Approximately a third of professionals in Australia’s real estate sector foresee a “revolutionary impact” stemming from the integration of artificial intelligence (AI), yet a similar proportion have yet to initiate any AI adoption measures.
These findings emerge from the latest Yardi/Property Council of Australia technology survey, the fourth in an annual series that tracks technology attitudes and practices across investors, fund managers, developers, and consultancies, providing deep insights into technology adoption trends.
Michael Zorbas, Chief Executive Officer of the Property Council, asserts that the AI wave is inevitable and predicts it will substantially reshape the property sector for the better.
“The AI genie is out of the bottle. With automation, AI, smart building systems, and intelligent devices disrupting every facet of the real estate value chain, the status quo is shifting.”

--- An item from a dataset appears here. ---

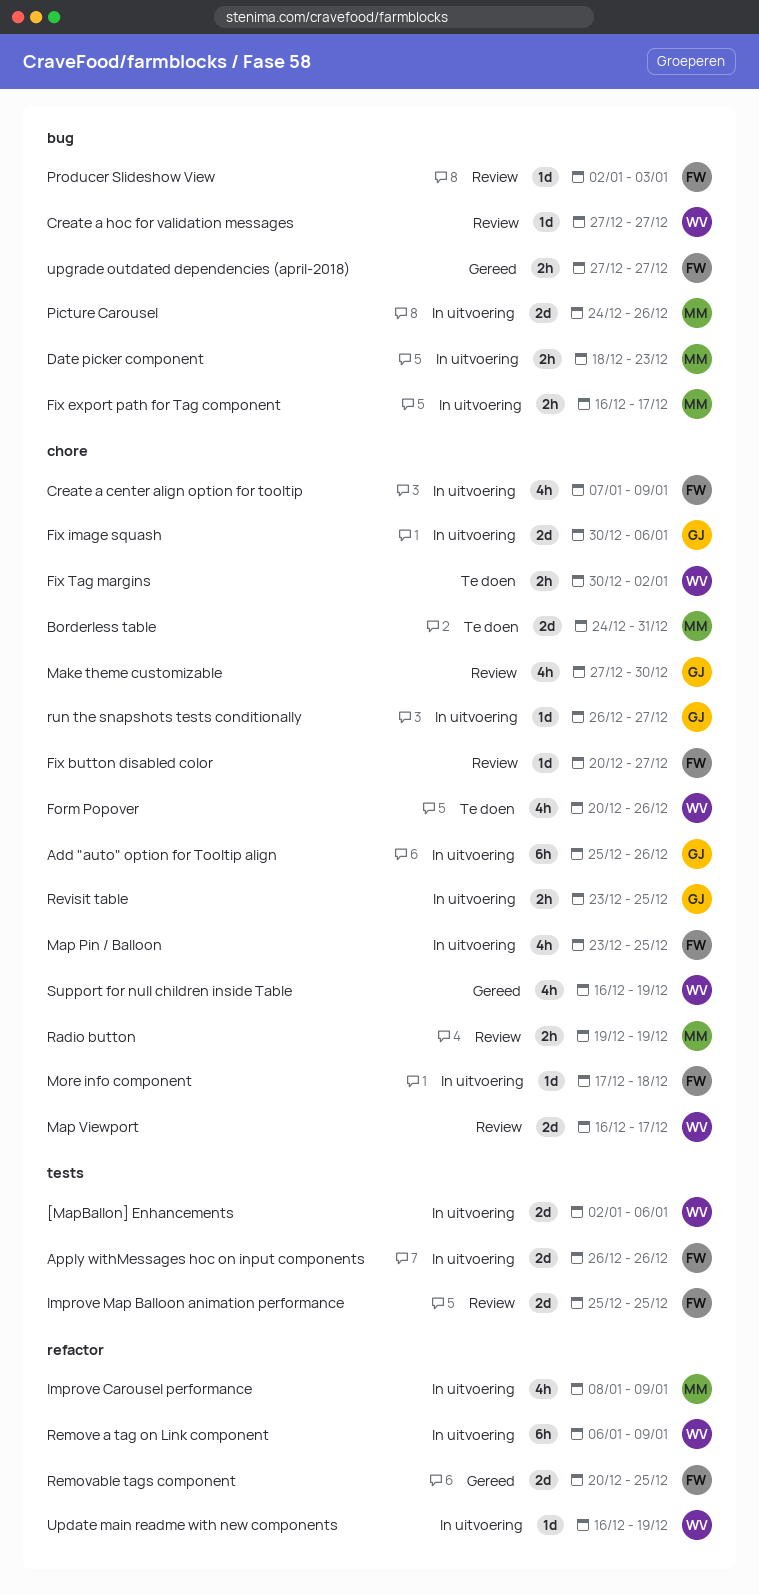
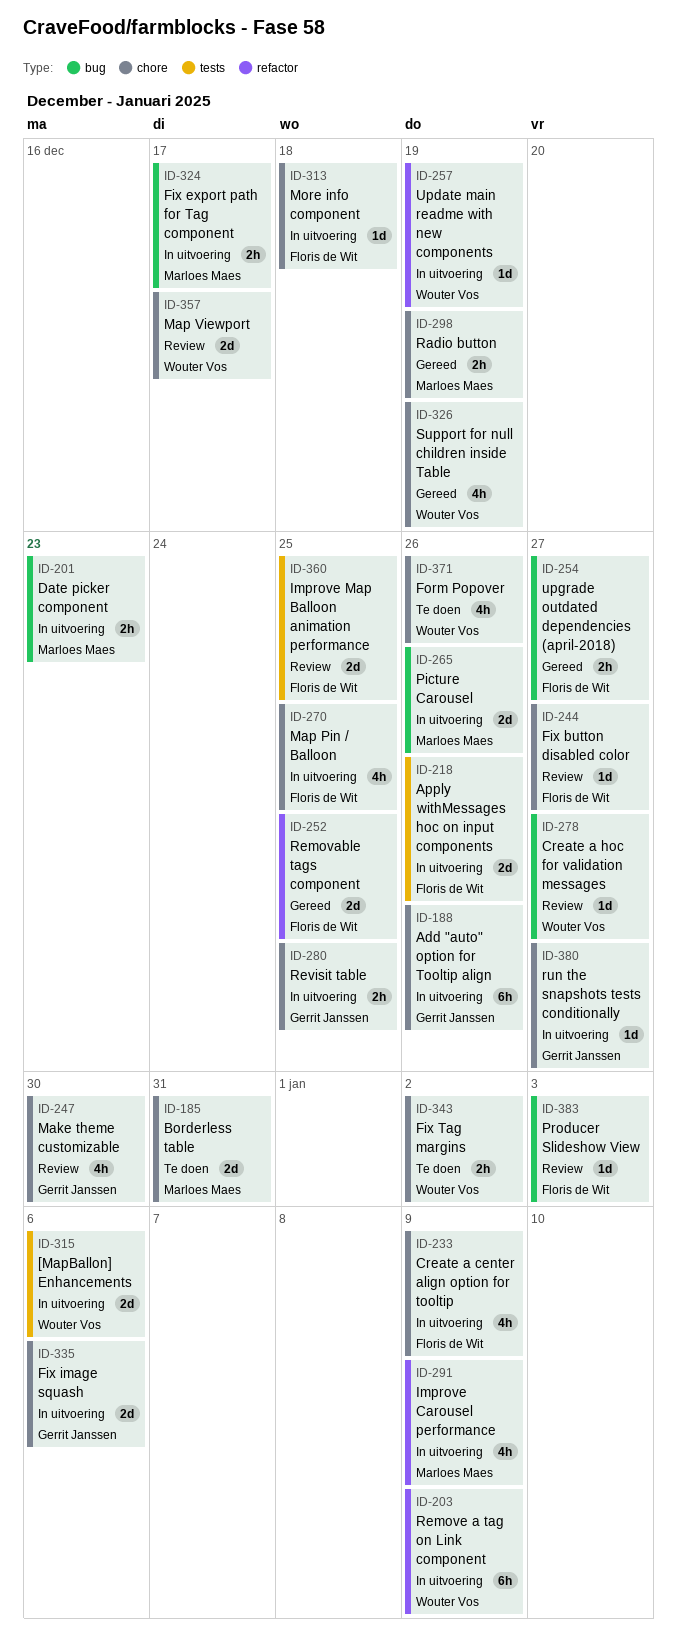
Radio button, status: Review -> Gereed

Michael Zorbas, Chief Executive Officer of the Property Council
The global AI market, valued at US$196.63 billion in 2023, is projected to grow at a compound annual rate of 37.3% until 2030. Despite these growth prospects, the Yardi/Property Council of Australia technology survey reveals that not all real estate companies are progressing at a swift pace.
Of the 341 industry professionals surveyed in November 2023, 31% admitted to not having taken any steps toward AI adoption, with 62% believing that real estate lags behind other sectors in technology adoption. Only slightly over 40% were gearing up to harness AI, and 26% had already implemented AI systems.
The perception of AI’s impact varies across sectors, with 63% of respondents from financial institutions viewing AI as revolutionary compared to just 18% of fund managers. This discrepancy could be attributed to the finance sector’s early adoption of AI and automation for various functions, from fraud detection to customer service.
In parallel surveys conducted among Asian property professionals, a significant 56% of respondents from Mainland China and a staggering 67% from India anticipate a revolutionary impact on real estate, fueled by substantial investments and a burgeoning pool of AI talent.
Julian Kezelman, Innovation Director at Taronga Ventures, points to data management challenges, technical capability gaps, and ambiguity around key use cases as factors contributing to Australian real estate companies’ cautious approach to AI adoption.
Bernie Devine, Senior Regional Director of Asia-Pacific at Yardi, suggests that Australia’s real estate industry may be apprehensive about falling behind in the technology race.
“Only nine per cent of respondents believe Australia is at the forefront, in stark contrast to our Asian counterparts. However, the rapid advancement and implementation of AI and tech solutions are compelling companies to reevaluate their technology strategies to stay competitive.”
Bernie Devine, Senior Regional Director of Asia-Pacific at Yardi
Popular AI use cases in 2024, according to Forbes research, include responding to messages, financial inquiries, travel planning, and crafting social media posts. Yardi is already integrating AI into its platforms, with features like AI chatbots on Yardi Rentcafe simplifying lease negotiations, rent collection, and maintenance scheduling.
Alice Drew, Lendlease’s Head of Place Futures, emphasizes that while technology, including generative AI, won’t replace human roles, it will enhance productivity and creativity, extending beyond limitations.
In concluding, Devine underscores Yardi’s steadfast commitment to transparency, scrutiny, and regulatory oversight in the development of AI. It is imperative to tread cautiously in the integration of AI into real estate practices. Nonetheless, the survey reveals a prevailing sentiment among respondents recognizing AI as a pivotal force capable of enhancing service delivery and fostering the creation of superior living environments.